- **About this exercise**
In the material below, the lines containing the word "labels" are required; copy each of them.

- **Provided entries**
▼▼▼

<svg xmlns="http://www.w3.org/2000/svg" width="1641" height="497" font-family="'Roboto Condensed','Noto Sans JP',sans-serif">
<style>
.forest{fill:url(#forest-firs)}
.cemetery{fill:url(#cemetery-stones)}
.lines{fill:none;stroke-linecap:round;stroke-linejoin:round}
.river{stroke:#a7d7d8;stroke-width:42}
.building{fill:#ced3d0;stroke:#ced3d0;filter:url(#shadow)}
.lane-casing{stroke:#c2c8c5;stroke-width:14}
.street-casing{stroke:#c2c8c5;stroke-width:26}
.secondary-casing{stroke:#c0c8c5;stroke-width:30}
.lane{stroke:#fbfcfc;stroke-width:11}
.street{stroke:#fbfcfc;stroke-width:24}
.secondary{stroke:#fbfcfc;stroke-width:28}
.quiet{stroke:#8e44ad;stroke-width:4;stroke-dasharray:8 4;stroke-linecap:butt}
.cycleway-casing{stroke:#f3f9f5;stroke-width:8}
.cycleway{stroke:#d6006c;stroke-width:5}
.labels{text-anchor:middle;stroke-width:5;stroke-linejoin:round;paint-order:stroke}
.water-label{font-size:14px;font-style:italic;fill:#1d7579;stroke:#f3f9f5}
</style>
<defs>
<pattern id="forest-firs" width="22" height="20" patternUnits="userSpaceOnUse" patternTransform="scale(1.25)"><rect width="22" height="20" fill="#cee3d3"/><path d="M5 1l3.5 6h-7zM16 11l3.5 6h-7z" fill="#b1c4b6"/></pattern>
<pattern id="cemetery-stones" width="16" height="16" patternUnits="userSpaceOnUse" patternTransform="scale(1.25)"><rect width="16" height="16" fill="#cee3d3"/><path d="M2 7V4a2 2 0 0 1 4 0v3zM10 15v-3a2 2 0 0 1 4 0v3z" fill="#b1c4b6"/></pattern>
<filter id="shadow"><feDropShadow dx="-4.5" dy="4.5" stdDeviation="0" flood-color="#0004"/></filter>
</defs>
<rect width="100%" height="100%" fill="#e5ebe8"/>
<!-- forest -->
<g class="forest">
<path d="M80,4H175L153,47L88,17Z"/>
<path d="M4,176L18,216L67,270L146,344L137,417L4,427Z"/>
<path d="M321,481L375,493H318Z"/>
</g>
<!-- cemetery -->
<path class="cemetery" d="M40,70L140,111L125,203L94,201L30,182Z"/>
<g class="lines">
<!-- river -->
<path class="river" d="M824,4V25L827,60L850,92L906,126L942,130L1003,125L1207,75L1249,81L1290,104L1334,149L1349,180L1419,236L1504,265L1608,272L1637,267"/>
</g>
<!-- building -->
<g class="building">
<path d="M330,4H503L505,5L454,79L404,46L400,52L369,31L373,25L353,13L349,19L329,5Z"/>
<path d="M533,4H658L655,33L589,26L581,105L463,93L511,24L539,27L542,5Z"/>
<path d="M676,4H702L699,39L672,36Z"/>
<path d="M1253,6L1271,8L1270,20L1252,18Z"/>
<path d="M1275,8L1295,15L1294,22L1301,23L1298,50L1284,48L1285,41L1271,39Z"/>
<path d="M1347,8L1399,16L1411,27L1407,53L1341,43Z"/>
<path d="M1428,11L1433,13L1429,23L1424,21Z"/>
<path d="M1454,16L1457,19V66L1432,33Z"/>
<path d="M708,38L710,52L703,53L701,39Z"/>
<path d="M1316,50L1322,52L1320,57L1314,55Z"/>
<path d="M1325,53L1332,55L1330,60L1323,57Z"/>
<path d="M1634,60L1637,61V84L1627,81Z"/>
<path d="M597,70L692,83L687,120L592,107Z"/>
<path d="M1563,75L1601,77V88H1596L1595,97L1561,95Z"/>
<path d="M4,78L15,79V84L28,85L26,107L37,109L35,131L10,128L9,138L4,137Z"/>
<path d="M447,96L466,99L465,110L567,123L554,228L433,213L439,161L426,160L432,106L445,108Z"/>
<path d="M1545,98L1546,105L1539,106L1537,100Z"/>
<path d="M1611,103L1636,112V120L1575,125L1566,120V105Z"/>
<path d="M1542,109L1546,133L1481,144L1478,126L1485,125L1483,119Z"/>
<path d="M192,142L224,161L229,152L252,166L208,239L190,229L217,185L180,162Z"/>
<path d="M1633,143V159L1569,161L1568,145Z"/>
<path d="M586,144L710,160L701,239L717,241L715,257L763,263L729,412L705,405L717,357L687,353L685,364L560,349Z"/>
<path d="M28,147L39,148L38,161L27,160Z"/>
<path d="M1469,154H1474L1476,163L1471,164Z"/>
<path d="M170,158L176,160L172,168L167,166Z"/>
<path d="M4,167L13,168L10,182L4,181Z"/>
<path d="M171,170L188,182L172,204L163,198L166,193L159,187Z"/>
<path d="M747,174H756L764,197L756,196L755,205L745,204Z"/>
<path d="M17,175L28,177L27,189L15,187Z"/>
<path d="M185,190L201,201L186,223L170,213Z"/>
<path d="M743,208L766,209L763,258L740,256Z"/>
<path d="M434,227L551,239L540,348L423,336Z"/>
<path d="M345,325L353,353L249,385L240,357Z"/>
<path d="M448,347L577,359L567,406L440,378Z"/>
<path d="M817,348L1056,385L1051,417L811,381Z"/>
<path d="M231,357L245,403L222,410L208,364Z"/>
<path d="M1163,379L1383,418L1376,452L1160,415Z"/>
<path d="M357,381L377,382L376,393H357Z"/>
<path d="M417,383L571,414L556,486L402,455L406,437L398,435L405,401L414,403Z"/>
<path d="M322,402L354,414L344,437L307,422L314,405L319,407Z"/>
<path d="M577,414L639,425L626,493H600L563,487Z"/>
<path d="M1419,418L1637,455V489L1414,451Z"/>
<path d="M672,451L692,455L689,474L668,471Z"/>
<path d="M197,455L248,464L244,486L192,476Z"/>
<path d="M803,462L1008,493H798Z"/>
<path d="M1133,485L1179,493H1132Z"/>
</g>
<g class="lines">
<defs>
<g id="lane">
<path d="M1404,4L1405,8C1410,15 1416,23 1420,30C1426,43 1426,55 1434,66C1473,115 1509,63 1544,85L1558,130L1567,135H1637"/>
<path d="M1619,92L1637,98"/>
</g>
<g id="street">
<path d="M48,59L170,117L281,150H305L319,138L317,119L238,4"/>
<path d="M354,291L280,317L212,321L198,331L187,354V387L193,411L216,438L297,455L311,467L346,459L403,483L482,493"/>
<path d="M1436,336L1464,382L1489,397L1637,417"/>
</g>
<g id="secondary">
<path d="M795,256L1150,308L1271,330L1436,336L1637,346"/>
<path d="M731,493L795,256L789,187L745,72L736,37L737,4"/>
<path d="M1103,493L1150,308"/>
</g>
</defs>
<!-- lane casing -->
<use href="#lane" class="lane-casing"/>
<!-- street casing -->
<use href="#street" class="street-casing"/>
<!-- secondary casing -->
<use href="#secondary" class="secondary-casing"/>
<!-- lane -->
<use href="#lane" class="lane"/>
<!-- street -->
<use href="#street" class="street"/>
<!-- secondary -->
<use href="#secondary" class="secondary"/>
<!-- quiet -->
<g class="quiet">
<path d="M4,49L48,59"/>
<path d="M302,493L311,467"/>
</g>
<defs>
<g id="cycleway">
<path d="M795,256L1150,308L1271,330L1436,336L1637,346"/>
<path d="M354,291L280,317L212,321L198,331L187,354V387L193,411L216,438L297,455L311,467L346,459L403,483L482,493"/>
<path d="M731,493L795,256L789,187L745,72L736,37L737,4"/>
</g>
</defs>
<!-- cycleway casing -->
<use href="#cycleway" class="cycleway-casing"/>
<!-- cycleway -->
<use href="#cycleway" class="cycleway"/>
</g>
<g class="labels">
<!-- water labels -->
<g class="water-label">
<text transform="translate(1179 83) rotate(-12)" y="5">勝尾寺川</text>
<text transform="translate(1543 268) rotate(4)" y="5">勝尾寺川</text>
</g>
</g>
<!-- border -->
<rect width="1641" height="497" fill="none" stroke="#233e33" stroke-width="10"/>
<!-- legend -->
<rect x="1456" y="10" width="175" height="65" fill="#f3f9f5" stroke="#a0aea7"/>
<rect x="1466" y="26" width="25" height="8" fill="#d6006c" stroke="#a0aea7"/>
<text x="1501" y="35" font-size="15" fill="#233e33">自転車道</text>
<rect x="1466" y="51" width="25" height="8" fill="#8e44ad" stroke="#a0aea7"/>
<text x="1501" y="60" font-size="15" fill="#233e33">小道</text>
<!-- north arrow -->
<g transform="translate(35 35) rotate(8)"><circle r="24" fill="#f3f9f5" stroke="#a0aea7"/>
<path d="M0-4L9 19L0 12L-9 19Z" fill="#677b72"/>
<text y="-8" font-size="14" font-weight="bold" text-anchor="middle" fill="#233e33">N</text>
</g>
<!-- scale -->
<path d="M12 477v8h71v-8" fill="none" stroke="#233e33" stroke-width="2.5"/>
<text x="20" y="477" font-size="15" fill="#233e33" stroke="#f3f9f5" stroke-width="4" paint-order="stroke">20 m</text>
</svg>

▲▲▲

- **Answer to the exercise**
.labels{text-anchor:middle;stroke-width:5;stroke-linejoin:round;paint-order:stroke}
<g class="labels">
<!-- water labels -->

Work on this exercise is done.